_INFORMATION SUPPLIED_:
::::::::
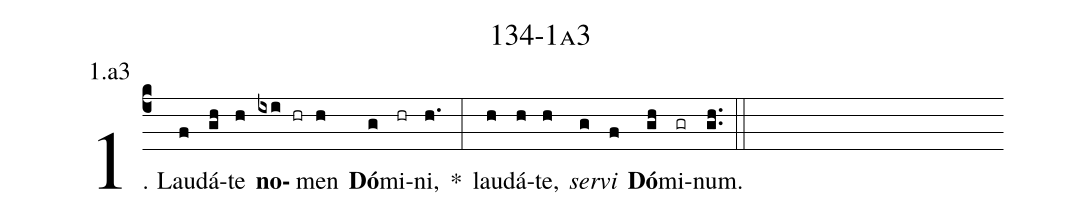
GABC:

name: 134-1a3;
annotation: 1.a3;
%%
(c4)1. Lau(f)dá(gh)te(h) <b>no</b>(ixi hr)men(h) <b>Dó</b>(g)mi(hr)ni,(h.) *(:) lau(h)dá(h)te,(h) <i>ser</i>(g)<i>vi</i>(f) <b>Dó</b>(gh)mi(gr)num.(gh..) (::)
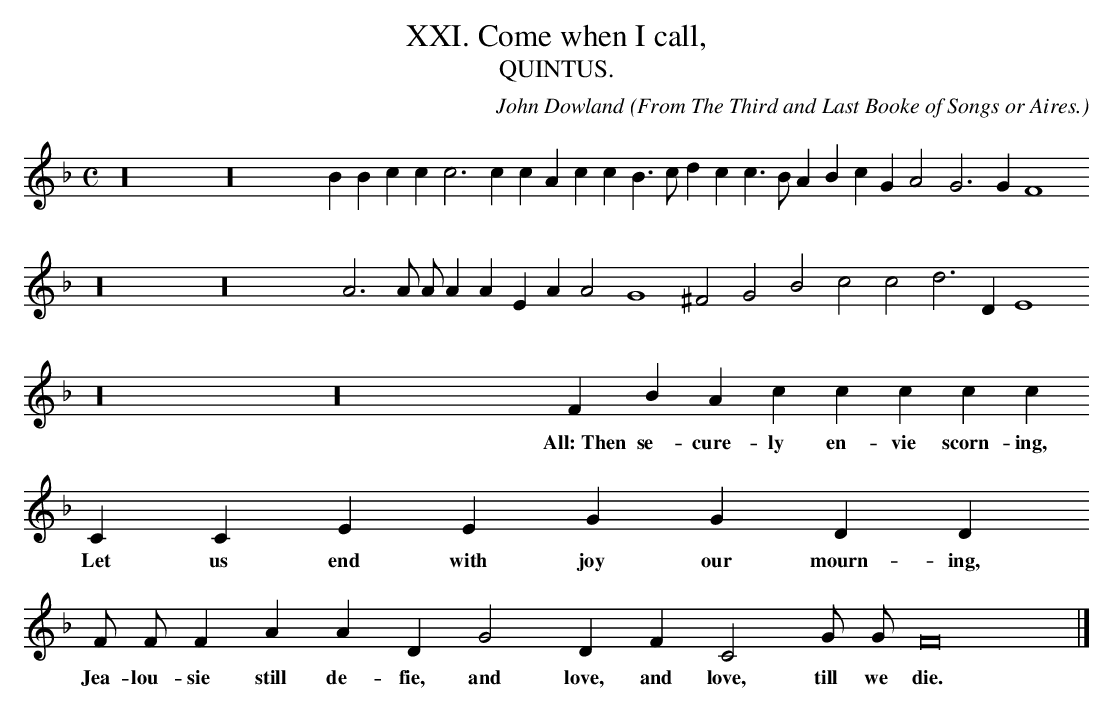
X:1
T:XXI. Come when I call,
T:QUINTUS.
C: John Dowland
O: From The Third and Last Booke of Songs or Aires.
O: Newly composed to sing to the Lute, Orpharion, or viols,
O: and a dialogue for a base and meane Lute with five voices to sing thereto.
M:C
L:1/4
K:F major -8va
z16 z16 B  B c c c3 c c A c c B > c d c c > B A B c G A2 G3 G F4
z16 z16 A3 A/ A/ A A E A A2 G4 ^F2 G2 B2 c2 c2 d3 D E4
z16 z16 F B A c c c c c
w: All:~Then se- cure- ly en- vie scorn- ing,
C C E E G G  D D
w: Let us end with joy our mourn- ing,
F/ F/ F A A D G2 D F C2 G/ G/ F8 |]
w: Jea- lou- sie still de- fie, and love, and love, till we die.
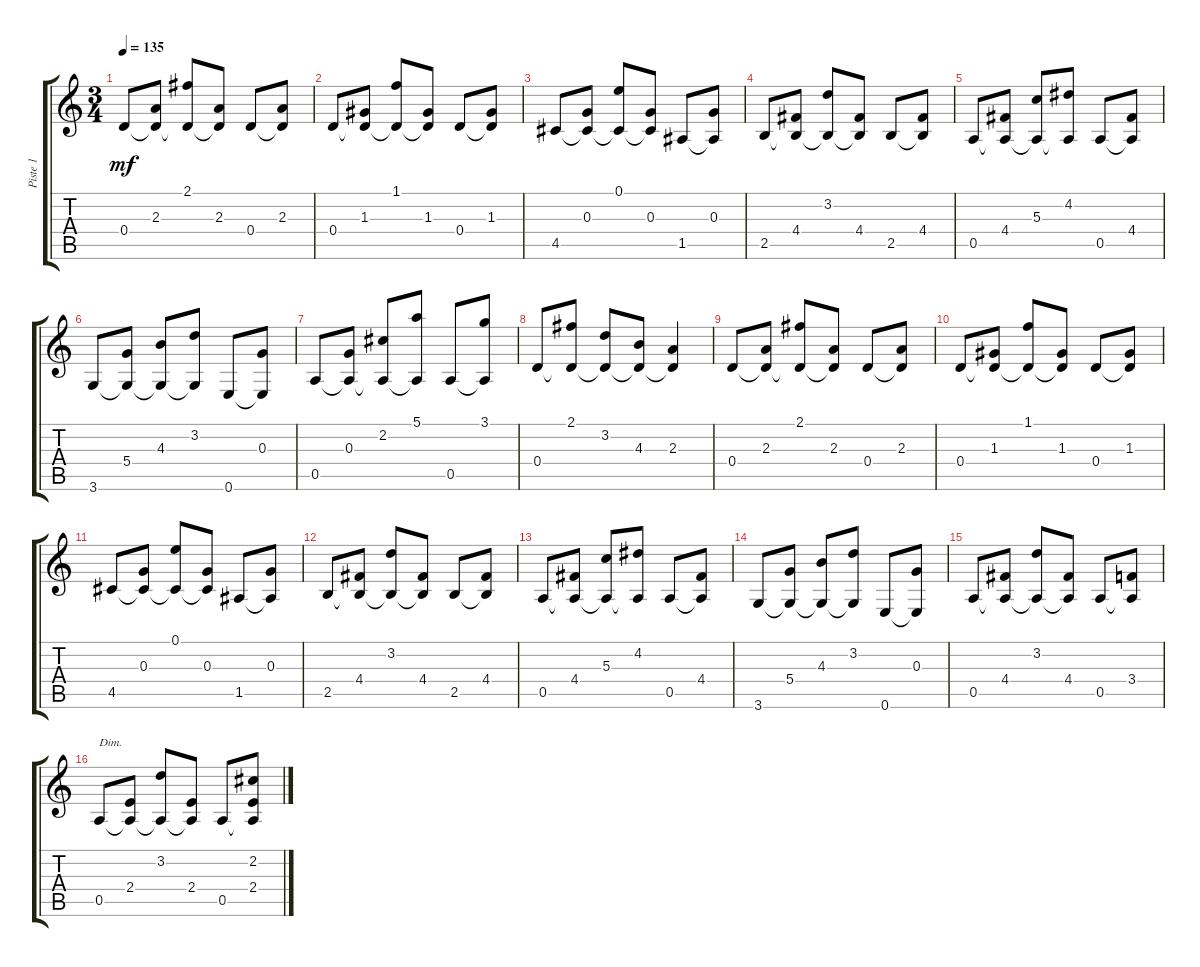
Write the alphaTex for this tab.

\track ("Piste 1" "Piste 1") {instrument acousticguitarnylon}
\staff {score tabs}
\tuning (E4 B3 G3 D3 A2 E2) {hide}
\ts (3 4)
\tempo 135
\clef g2
\ks c
0.4.8{dy mf instrument acousticguitarnylon} (2.3 0.4{t}).8 (2.1 0.4{t}).8 (2.3 0.4{t}).8 0.4.8 (2.3 0.4{t}).8 |
0.4.8 (1.3 0.4{t}).8 (1.1 0.4{t}).8 (1.3 0.4{t}).8 0.4.8 (1.3 0.4{t}).8 |
4.5.8 (0.3 4.5{t}).8 (0.1 4.5{t}).8 (0.3 4.5{t}).8 1.5.8 (0.3 1.5{t}).8 |
2.5.8 (4.4 2.5{t}).8 (3.2 2.5{t}).8 (4.4 2.5{t}).8 2.5.8 (4.4 2.5{t}).8 |
0.5.8 (4.4 0.5{t}).8 (5.3 0.5{t}).8 (4.2 0.5{t}).8 0.5.8 (4.4 0.5{t}).8 |
3.6.8 (5.4 3.6{t}).8 (4.3 3.6{t}).8 (3.2 3.6{t}).8 0.6.8 (0.3 0.6{t}).8 |
0.5.8 (0.3 0.5{t}).8 (2.2 0.5{t}).8 (5.1 0.5{t}).8 0.5.8 (3.1 0.5{t}).8 |
0.4.8 (2.1 0.4{t}).8 (3.2 0.4{t}).8 (4.3 0.4{t}).8 (2.3 0.4{t}).4 |
0.4.8 (2.3 0.4{t}).8 (2.1 0.4{t}).8 (2.3 0.4{t}).8 0.4.8 (2.3 0.4{t}).8 |
0.4.8 (1.3 0.4{t}).8 (1.1 0.4{t}).8 (1.3 0.4{t}).8 0.4.8 (1.3 0.4{t}).8 |
4.5.8 (0.3 4.5{t}).8 (0.1 4.5{t}).8 (0.3 4.5{t}).8 1.5.8 (0.3 1.5{t}).8 |
2.5.8 (4.4 2.5{t}).8 (3.2 2.5{t}).8 (4.4 2.5{t}).8 2.5.8 (4.4 2.5{t}).8 |
0.5.8 (4.4 0.5{t}).8 (5.3 0.5{t}).8 (4.2 0.5{t}).8 0.5.8 (4.4 0.5{t}).8 |
3.6.8 (5.4 3.6{t}).8 (4.3 3.6{t}).8 (3.2 3.6{t}).8 0.6.8 (0.3 0.6{t}).8 |
0.5.8 (4.4 0.5{t}).8 (3.2 0.5{t}).8 (4.4 0.5{t}).8 0.5.8 (3.4 0.5{t}).8 |
0.5.8{txt "Dim."} (2.4 0.5{t}).8 (3.2 0.5{t}).8 (2.4 0.5{t}).8 0.5.8 (2.2 2.4 0.5{t}).8
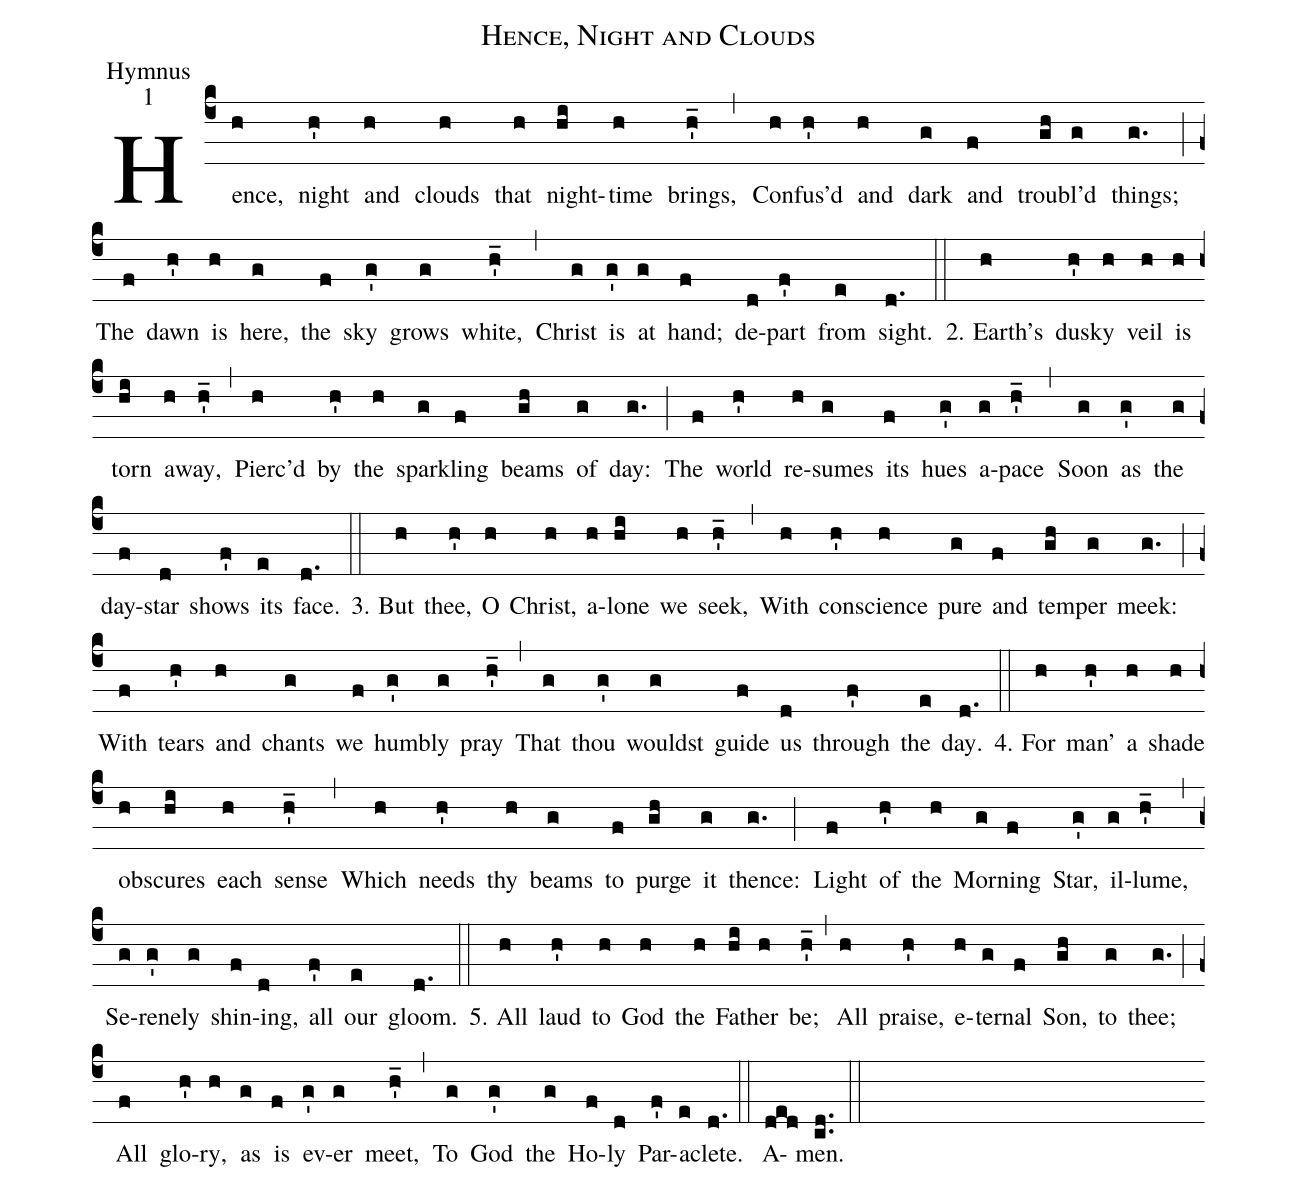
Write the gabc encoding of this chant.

name:Hence, Night and Clouds;
office-part: Hymnus;
mode: 1;
%%
(c4)Hence,(h) night(h') and(h) clouds(h) that(h) night-(hi)time(h) brings,(h'_) (,)

Con(h)fus'd(h') and(h) dark(g) and(f) trou(gh)bl'd(g) things;(g.) (;)

The(f) dawn(h') is(h) here,(g) the(f) sky(g') grows(g) white,(h'_) (,)

Christ(g) is(g') at(g) hand;(f) de(d)part(f') from(e) sight.(d.) (::)

2. Earth's(h) dusk(h')y(h) veil(h) is(h) torn(hi) a(h)way,(h'_) (,)

Pierc'd(h) by(h') the(h) spark(g)ling(f) beams(gh) of(g) day:(g.) (;)

The(f) world(h') re(h)sumes(g) its(f) hues(g') a(g)pace(h'_) (,)

Soon(g) as(g') the(g) day-(f)star(d) shows(f') its(e) face.(d.) (::)

3. But(h) thee,(h') O(h) Christ,(h) a(h)lone(hi) we(h) seek,(h'_) (,)

With(h) con(h')science(h) pure(g) and(f) tem(gh)per(g) meek:(g.) (;)

With(f) tears(h') and(h) chants(g) we(f) hum(g')bly(g) pray(h'_) (,)

That(g) thou(g') wouldst(g) guide(f) us(d) through(f') the(e) day.(d.) (::)

4. For(h) man'(h') a(h) shade(h) ob(h)scures(hi) each(h) sense(h'_) (,)

Which(h) needs(h') thy(h) beams(g) to(f) purge(gh) it(g) thence:(g.) (;)

Light(f) of(h') the(h) Morn(g)ing(f) Star,(g') il(g)lume,(h'_) (,)

Se(g)rene(g')ly(g) shin(f)ing,(d) all(f') our(e) gloom.(d.) (::)

5. All(h) laud(h') to(h) God(h) the(h) Fa(hi)ther(h) be;(h'_) (,)

All(h) praise,(h') e(h)ter(g)nal(f) Son,(gh) to(g) thee;(g.) (;)

All(f) glo(h')ry,(h) as(g) is(f) ev(g')er(g) meet,(h'_) (,)

To(g) God(g') the(g) Ho(f)ly(d) Par(f')a(e)clete.(d.) (::)

A(ded)men.(cd..) (::)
::::::::
_WHAT TO DO_: Update the items above, changing every "Piste 1" to "Guitar 1" and leaving everything else as it is. Omit the pictures from your answer.

_ANSWER TO THIS TASK_:
GABC:

name: 134-1a3;
annotation: 1.a3;
%%
(c4)1. Lau(f)dá(gh)te(h) <b>no</b>(ixi hr)men(h) <b>Dó</b>(g)mi(hr)ni,(h.) *(:) lau(h)dá(h)te,(h) <i>ser</i>(g)<i>vi</i>(f) <b>Dó</b>(gh)mi(gr)num.(gh..) (::)
X:1
T:XXI. Come when I call,
T:QUINTUS.
C: John Dowland
O: From The Third and Last Booke of Songs or Aires.
O: Newly composed to sing to the Lute, Orpharion, or viols,
O: and a dialogue for a base and meane Lute with five voices to sing thereto.
M:C
L:1/4
K:F major -8va
z16 z16 B  B c c c3 c c A c c B > c d c c > B A B c G A2 G3 G F4
z16 z16 A3 A/ A/ A A E A A2 G4 ^F2 G2 B2 c2 c2 d3 D E4
z16 z16 F B A c c c c c
w: All:~Then se- cure- ly en- vie scorn- ing,
C C E E G G  D D
w: Let us end with joy our mourn- ing,
F/ F/ F A A D G2 D F C2 G/ G/ F8 |]
w: Jea- lou- sie still de- fie, and love, and love, till we die.
Write the alphaTex for this tab.

\track ("Guitar 1" "Guitar 1") {instrument acousticguitarnylon}
\staff {score tabs}
\tuning (E4 B3 G3 D3 A2 E2) {hide}
\ts (3 4)
\tempo 135
\clef g2
\ks c
0.4.8{dy mf instrument acousticguitarnylon} (2.3 0.4{t}).8 (2.1 0.4{t}).8 (2.3 0.4{t}).8 0.4.8 (2.3 0.4{t}).8 |
0.4.8 (1.3 0.4{t}).8 (1.1 0.4{t}).8 (1.3 0.4{t}).8 0.4.8 (1.3 0.4{t}).8 |
4.5.8 (0.3 4.5{t}).8 (0.1 4.5{t}).8 (0.3 4.5{t}).8 1.5.8 (0.3 1.5{t}).8 |
2.5.8 (4.4 2.5{t}).8 (3.2 2.5{t}).8 (4.4 2.5{t}).8 2.5.8 (4.4 2.5{t}).8 |
0.5.8 (4.4 0.5{t}).8 (5.3 0.5{t}).8 (4.2 0.5{t}).8 0.5.8 (4.4 0.5{t}).8 |
3.6.8 (5.4 3.6{t}).8 (4.3 3.6{t}).8 (3.2 3.6{t}).8 0.6.8 (0.3 0.6{t}).8 |
0.5.8 (0.3 0.5{t}).8 (2.2 0.5{t}).8 (5.1 0.5{t}).8 0.5.8 (3.1 0.5{t}).8 |
0.4.8 (2.1 0.4{t}).8 (3.2 0.4{t}).8 (4.3 0.4{t}).8 (2.3 0.4{t}).4 |
0.4.8 (2.3 0.4{t}).8 (2.1 0.4{t}).8 (2.3 0.4{t}).8 0.4.8 (2.3 0.4{t}).8 |
0.4.8 (1.3 0.4{t}).8 (1.1 0.4{t}).8 (1.3 0.4{t}).8 0.4.8 (1.3 0.4{t}).8 |
4.5.8 (0.3 4.5{t}).8 (0.1 4.5{t}).8 (0.3 4.5{t}).8 1.5.8 (0.3 1.5{t}).8 |
2.5.8 (4.4 2.5{t}).8 (3.2 2.5{t}).8 (4.4 2.5{t}).8 2.5.8 (4.4 2.5{t}).8 |
0.5.8 (4.4 0.5{t}).8 (5.3 0.5{t}).8 (4.2 0.5{t}).8 0.5.8 (4.4 0.5{t}).8 |
3.6.8 (5.4 3.6{t}).8 (4.3 3.6{t}).8 (3.2 3.6{t}).8 0.6.8 (0.3 0.6{t}).8 |
0.5.8 (4.4 0.5{t}).8 (3.2 0.5{t}).8 (4.4 0.5{t}).8 0.5.8 (3.4 0.5{t}).8 |
0.5.8{txt "Dim."} (2.4 0.5{t}).8 (3.2 0.5{t}).8 (2.4 0.5{t}).8 0.5.8 (2.2 2.4 0.5{t}).8
Write the gabc encoding of this chant.

name:Hence, Night and Clouds;
office-part: Hymnus;
mode: 1;
%%
(c4)Hence,(h) night(h') and(h) clouds(h) that(h) night-(hi)time(h) brings,(h'_) (,)

Con(h)fus'd(h') and(h) dark(g) and(f) trou(gh)bl'd(g) things;(g.) (;)

The(f) dawn(h') is(h) here,(g) the(f) sky(g') grows(g) white,(h'_) (,)

Christ(g) is(g') at(g) hand;(f) de(d)part(f') from(e) sight.(d.) (::)

2. Earth's(h) dusk(h')y(h) veil(h) is(h) torn(hi) a(h)way,(h'_) (,)

Pierc'd(h) by(h') the(h) spark(g)ling(f) beams(gh) of(g) day:(g.) (;)

The(f) world(h') re(h)sumes(g) its(f) hues(g') a(g)pace(h'_) (,)

Soon(g) as(g') the(g) day-(f)star(d) shows(f') its(e) face.(d.) (::)

3. But(h) thee,(h') O(h) Christ,(h) a(h)lone(hi) we(h) seek,(h'_) (,)

With(h) con(h')science(h) pure(g) and(f) tem(gh)per(g) meek:(g.) (;)

With(f) tears(h') and(h) chants(g) we(f) hum(g')bly(g) pray(h'_) (,)

That(g) thou(g') wouldst(g) guide(f) us(d) through(f') the(e) day.(d.) (::)

4. For(h) man'(h') a(h) shade(h) ob(h)scures(hi) each(h) sense(h'_) (,)

Which(h) needs(h') thy(h) beams(g) to(f) purge(gh) it(g) thence:(g.) (;)

Light(f) of(h') the(h) Morn(g)ing(f) Star,(g') il(g)lume,(h'_) (,)

Se(g)rene(g')ly(g) shin(f)ing,(d) all(f') our(e) gloom.(d.) (::)

5. All(h) laud(h') to(h) God(h) the(h) Fa(hi)ther(h) be;(h'_) (,)

All(h) praise,(h') e(h)ter(g)nal(f) Son,(gh) to(g) thee;(g.) (;)

All(f) glo(h')ry,(h) as(g) is(f) ev(g')er(g) meet,(h'_) (,)

To(g) God(g') the(g) Ho(f)ly(d) Par(f')a(e)clete.(d.) (::)

A(ded)men.(cd..) (::)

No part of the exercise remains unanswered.